The Advertising Standards Authority (ASA) has panned and banned a Pure Cremation TV for misleading people into believing they’re buying a funeral service as part of its standard offer.
However, the ban proved to be short-lived as a re-edited version was back on air almost immediately.
The long-running ad features a woman in her home surrounded by the remnants of a celebration, describing Pure’s proper, dignified, respectful service and its beautiful crematorium. The ASA ruled “the ad misleadingly implied the standard Pure Cremation package included an in-person funeral service, when that was not the case”. The watchdog received 12 complaints, which it upheld
It banned Pure from running the ad again in that form and warned it to ensure future commercials did not imply the standard plan included an attended funeral service, and to make clear where a plan was limited to an unattended cremation.
Pure Cremation chief marketing officer Ian Atkinson said: “The ASA said we should be explicit that family do not attend the cremation. We have tweaked the ad to reflect that point; the small changes have been approved by Clearcast, the current ad ends on 16th June and the revised ad will be live on 17th June. Pure has also released another new TV ad that leads with the fact that there’s no crematorium ceremony with our plan, so family can hold a more personal send-off or celebration of life.”
Clearcast is the pre-broadcast clearance system for TV ads and works with advertisers and their agencies to ensure ads comply with the rules. Clearcast cleared the previous version of the ad and supported Pure’s view that it was not misleading.
The ASA judgement stated: “Viewers were likely to understand from the woman’s statement, ‘it was a proper, dignified cremation. They were so respectful. Pure have their own beautiful crematorium, and they hand delivered his ashes in an urn’, together with the repeated references to a ‘funeral plan’, that the plan offered more than the practical arrangements for a non-attended cremation alone.

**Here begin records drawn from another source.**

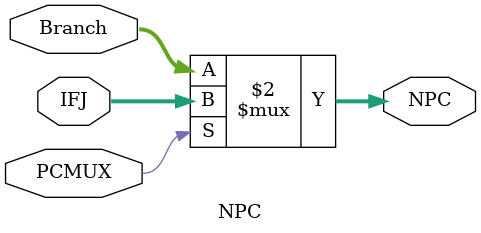
<source format=v>
/* 作为cpu输出的，成为顶层的下一个PC*/
module NPC (input [31:0] Branch, // 来自pc+4 or branch
            input [31:0] IFJ,
            input PCMUX,
            output [31:0] NPC);
assign NPC = (PCMUX == 1'b0 ? Branch : IFJ);
endmodule

</source>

“Describing the crematorium as ‘beautiful’ and the cremation as ‘dignified’ suggested a personal and ceremonial element to the service. Viewers were likely to assume that the woman’s ability to describe the cremation in those terms meant she had some basis on which to reflect on the experience directly, and therefore some form of attended ceremony or service had taken place, for which she had been present.”
Pure argued that the disclaimer at the end of the advert, made it clear that was offered was an unattended cremation, but the ASA ruled that it was “not sufficient to override the overall impression created by the language used in the ad.